もちろんこの唄や楽曲は小林武史さんとsalyuのものですが、実に素晴らしい。僕はもともとノイズ系を含むアンビエント系の音が好きで、〈社会〉の中のサウンドって好きじゃないんですが、そんな僕がハマれました。
〈社会〉には、快や美を与えるサウンドと、不快や醜を与えるノイズがあります。こうしたサウンドとノイズの二項対立の外で、これらの混ざり合いであるサウンドスケープを快や美として享受するのが、アンビエント。
また、〈社会〉の中からでなく、〈社会〉の外つまり〈世界〉から聞こえるものに──〈社会〉の外だからサウンドともノイズとも定義できないメタサウンドやメタノイズ──耳を澄ませて享受するのも、アンビエント。
〈クソ社会〉にウンザリした僕らは、〈社会〉ならぬ〈世界〉からの訪れに耳を澄ませたいと思いますが、小林さんの曲はまさにそうした〈世界〉からの訪れで、映画ではそれがエーテルと呼ばれます。
全曲が映画に向けてチューニングされていつつ、映画はむしろ小林さんの曲のコンセプトに引っ張られて成立している。そんな小林さんなら〈クソ社会に見る一瞬の夢〉という意味を誰よりも深くご理解いただけるはず。

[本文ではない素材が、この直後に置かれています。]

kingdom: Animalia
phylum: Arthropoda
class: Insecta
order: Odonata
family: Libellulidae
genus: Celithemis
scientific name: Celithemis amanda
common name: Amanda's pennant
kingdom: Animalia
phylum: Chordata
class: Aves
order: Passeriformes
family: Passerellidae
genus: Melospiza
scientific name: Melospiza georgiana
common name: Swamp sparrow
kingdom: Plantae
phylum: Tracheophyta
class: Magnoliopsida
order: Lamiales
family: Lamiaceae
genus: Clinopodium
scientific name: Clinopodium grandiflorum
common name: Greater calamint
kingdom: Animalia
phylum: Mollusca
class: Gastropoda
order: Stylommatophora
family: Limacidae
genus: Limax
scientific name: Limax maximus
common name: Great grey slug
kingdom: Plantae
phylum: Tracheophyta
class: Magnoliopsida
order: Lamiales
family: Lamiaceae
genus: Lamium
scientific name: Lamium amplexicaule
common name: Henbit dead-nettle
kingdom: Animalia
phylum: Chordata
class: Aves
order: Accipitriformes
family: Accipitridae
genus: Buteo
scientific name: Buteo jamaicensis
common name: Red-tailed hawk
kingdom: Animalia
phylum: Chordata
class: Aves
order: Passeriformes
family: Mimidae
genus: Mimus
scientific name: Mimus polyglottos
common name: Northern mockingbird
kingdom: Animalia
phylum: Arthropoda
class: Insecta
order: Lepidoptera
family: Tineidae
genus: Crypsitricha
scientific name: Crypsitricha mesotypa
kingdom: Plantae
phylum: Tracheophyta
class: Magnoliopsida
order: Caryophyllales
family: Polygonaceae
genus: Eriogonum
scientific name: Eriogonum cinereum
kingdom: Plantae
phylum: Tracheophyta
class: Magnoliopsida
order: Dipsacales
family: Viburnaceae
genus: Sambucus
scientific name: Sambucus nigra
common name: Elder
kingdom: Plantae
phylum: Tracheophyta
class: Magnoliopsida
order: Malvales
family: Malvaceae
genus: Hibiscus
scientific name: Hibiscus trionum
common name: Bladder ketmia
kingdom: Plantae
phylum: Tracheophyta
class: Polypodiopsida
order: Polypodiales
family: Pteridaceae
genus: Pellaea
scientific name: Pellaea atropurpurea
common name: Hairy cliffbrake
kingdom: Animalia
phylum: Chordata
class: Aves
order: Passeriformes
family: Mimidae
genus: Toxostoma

僕は今、ノイズミュージックで知られる秋田昌美さんが出す新譜のプロデュースに関わっていて、リリース時にノイズイベントのDJをやる予定ですが、それに合わせて、過去に僕が好んで聴いた作品を聞き返しています。
1960年代から90年代前半にかけての作品には、〈クソ社会〉に内属する音じゃなく、その外側に意識を飛ばすことを助けてくれる楽曲がたくさんあります。80年代から90年代でいえば、じゃがたらやフィッシュマンズです。